At any rate, basic game theory shows that with more than two players, Assured Destruction becomes an unstable, untenable game. See the Diner’s Dilemma for an illustration as to why. In reality, the lack of parity between players makes this potentially more unstable, especially if alliances are drawn between powers that have a significant disparity between force capability.

Also, while the Nobel Peace Prize can be granted to an organization rather than an individual, it cannot be bestowed upon a nebulous entity or entities with no corporate personhood. I realize the author was being hyperbolic in this regard, but this also highlights his general cluelessness with regard to global politics and strategy.

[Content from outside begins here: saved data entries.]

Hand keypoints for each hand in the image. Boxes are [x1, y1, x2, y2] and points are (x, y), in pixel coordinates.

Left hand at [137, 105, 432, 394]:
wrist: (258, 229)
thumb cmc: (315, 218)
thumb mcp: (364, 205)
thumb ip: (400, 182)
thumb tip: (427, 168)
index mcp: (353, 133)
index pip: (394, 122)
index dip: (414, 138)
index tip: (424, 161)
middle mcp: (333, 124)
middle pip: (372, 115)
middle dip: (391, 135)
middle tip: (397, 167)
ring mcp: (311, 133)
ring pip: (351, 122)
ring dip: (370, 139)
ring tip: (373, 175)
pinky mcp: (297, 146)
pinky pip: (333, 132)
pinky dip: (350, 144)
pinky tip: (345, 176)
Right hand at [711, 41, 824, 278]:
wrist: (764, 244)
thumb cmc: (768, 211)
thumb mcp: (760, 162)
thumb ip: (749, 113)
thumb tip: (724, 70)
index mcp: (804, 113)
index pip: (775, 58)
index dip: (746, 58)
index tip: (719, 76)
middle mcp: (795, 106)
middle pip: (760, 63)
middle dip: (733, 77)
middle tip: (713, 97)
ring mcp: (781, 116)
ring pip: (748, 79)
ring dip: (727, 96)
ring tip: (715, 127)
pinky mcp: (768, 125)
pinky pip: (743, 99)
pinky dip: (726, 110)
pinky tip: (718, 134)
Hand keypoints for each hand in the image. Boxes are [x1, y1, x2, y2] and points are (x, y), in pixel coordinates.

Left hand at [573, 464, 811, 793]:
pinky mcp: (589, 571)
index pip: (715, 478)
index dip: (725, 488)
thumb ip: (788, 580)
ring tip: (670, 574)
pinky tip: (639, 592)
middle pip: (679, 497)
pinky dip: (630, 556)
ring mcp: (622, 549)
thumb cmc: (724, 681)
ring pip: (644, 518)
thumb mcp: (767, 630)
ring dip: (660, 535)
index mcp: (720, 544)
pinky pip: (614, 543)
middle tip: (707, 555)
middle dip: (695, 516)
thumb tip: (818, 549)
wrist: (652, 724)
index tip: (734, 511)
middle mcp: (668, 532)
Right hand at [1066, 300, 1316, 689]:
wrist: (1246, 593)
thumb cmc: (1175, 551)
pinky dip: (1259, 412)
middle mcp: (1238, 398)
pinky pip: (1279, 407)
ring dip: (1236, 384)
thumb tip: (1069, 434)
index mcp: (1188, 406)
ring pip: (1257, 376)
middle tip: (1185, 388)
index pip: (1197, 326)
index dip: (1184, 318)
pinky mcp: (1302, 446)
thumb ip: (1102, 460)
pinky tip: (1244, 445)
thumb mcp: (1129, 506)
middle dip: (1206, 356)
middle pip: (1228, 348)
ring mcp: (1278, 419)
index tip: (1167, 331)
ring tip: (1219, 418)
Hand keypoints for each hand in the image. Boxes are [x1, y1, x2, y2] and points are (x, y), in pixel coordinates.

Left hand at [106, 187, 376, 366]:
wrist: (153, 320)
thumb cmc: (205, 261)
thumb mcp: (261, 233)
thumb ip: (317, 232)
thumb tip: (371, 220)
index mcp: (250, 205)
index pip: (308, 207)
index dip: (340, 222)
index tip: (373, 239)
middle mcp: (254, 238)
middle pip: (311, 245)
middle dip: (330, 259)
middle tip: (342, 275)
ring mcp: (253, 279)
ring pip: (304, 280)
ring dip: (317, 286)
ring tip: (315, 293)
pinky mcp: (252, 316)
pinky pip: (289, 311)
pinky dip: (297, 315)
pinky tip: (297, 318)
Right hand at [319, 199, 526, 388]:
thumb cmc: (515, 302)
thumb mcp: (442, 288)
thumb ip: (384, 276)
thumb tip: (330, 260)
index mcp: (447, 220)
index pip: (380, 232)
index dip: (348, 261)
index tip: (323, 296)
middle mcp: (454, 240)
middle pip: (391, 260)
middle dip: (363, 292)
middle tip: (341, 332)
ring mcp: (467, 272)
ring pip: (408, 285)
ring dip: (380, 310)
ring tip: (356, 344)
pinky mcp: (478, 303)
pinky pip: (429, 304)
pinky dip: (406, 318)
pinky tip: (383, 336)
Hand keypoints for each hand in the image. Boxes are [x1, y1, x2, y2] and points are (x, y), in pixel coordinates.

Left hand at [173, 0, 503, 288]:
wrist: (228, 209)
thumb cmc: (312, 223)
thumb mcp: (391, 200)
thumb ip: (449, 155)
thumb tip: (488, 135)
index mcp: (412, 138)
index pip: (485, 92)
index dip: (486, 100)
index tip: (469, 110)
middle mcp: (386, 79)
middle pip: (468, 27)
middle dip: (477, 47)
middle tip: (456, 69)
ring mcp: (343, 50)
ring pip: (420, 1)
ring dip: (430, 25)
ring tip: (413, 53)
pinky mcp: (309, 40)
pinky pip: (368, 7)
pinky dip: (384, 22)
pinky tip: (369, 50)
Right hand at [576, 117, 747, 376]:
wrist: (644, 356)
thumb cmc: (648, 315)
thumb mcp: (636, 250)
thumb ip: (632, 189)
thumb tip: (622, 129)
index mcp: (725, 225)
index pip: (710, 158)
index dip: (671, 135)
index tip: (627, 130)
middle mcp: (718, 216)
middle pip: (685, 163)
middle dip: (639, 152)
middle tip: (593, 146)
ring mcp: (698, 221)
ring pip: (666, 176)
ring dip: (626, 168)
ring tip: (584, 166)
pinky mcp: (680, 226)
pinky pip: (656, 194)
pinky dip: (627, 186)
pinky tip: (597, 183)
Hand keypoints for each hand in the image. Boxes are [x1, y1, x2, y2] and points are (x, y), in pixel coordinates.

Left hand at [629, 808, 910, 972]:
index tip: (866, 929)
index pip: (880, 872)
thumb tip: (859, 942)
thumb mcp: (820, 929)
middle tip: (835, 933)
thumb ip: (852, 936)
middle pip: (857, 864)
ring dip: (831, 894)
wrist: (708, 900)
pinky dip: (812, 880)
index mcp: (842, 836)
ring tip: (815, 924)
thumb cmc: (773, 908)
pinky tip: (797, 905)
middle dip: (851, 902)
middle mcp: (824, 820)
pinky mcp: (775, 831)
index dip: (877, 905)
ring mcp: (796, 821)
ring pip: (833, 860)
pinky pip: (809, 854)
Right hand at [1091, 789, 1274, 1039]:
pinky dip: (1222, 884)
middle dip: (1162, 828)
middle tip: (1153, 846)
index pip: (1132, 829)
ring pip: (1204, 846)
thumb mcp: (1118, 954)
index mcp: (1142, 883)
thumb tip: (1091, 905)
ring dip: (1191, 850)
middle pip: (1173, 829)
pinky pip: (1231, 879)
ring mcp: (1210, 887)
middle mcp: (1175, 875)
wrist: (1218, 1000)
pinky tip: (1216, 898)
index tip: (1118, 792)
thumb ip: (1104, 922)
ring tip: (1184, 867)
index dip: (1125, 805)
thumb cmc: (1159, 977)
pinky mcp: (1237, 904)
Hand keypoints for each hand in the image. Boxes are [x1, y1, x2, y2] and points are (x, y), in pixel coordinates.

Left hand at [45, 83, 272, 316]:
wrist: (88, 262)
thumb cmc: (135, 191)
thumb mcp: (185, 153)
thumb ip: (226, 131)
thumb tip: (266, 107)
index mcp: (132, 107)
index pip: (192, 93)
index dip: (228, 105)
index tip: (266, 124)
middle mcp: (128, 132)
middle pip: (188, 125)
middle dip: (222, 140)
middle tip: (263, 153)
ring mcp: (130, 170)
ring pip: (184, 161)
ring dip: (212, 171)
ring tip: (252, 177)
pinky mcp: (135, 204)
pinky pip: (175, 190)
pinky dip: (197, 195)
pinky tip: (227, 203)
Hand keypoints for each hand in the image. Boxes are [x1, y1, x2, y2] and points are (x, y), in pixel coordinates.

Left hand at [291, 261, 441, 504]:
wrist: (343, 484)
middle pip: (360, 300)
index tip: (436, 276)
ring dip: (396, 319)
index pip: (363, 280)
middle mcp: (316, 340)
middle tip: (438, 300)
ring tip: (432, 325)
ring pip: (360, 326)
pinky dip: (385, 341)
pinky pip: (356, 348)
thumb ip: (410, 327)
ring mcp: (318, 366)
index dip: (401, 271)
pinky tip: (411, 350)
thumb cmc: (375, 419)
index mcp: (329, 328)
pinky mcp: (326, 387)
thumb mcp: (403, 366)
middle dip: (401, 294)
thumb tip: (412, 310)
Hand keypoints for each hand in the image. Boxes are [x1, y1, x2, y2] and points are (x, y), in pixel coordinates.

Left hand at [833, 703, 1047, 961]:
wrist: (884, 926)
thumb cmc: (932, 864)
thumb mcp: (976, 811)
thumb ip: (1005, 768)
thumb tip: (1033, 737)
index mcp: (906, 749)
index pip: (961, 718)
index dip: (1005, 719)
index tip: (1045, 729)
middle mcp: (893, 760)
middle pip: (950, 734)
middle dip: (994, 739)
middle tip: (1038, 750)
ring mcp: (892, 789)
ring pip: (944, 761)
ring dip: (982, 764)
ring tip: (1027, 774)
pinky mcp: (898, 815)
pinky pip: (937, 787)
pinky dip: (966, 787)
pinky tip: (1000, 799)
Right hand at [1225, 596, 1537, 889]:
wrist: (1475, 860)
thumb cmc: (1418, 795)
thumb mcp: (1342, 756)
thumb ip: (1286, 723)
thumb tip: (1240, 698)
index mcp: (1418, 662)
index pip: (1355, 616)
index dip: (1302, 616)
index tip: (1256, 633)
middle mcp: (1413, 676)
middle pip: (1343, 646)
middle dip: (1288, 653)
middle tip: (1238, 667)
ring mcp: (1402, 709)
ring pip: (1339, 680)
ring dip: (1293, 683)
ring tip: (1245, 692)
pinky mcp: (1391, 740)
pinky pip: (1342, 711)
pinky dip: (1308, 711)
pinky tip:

Or a way to level the playing field between haves and have-nots. Far from being a bloodless attack, the destruction of power-generating, transportation, refrigeration, and medical instrumentation would result in millions, perhaps tens of millions of deaths almost immediately, and perhaps hundreds of millions in weeks as food and medicine become unavailable. I suppose for a Luddite this would be the ideal; for an adult human being who believes that there is benefit to the advantages of modern society and technology, this is a horrific stance to adopt.

Stranger

It’s not so much nukes that bring peace, but great offensive capability of any type. What brings war? Defensive capability.

MAD will stop working if we build missile shields and expect them to work, for example.

That’s exactly what happened. Bloody america couldn’t wait to invade the soviet union and suppress its dangerous revolutionary ideology for the benefit of all moneyed gentlemen. That’s why we nuked Japan for no good reason… twice. That’s why we tried to invade Cuba, and did other dumb things. The West was always the agressor. The communists were content with doing nothing because they more than agreed with the West’s paranoia that it would revolt against capitalism from within.

Yes, it’s true. Communist nations have never participated in aggression or invasion of another nation, certainly not anywhere in Southeast or Central Asia, or in Eastern and Central Europe. And the Soviet Union never sponsored or support an organization with the avowed goal to “by all available means, including armed force, for the overthrow of the international bourgeoisie and for the creation of an international Soviet republic as a transition stage to the complete abolition of the State.”

Stranger

Pinochet, Arenas, Batista, Trujillo, Samoza…any of these names ring a bell?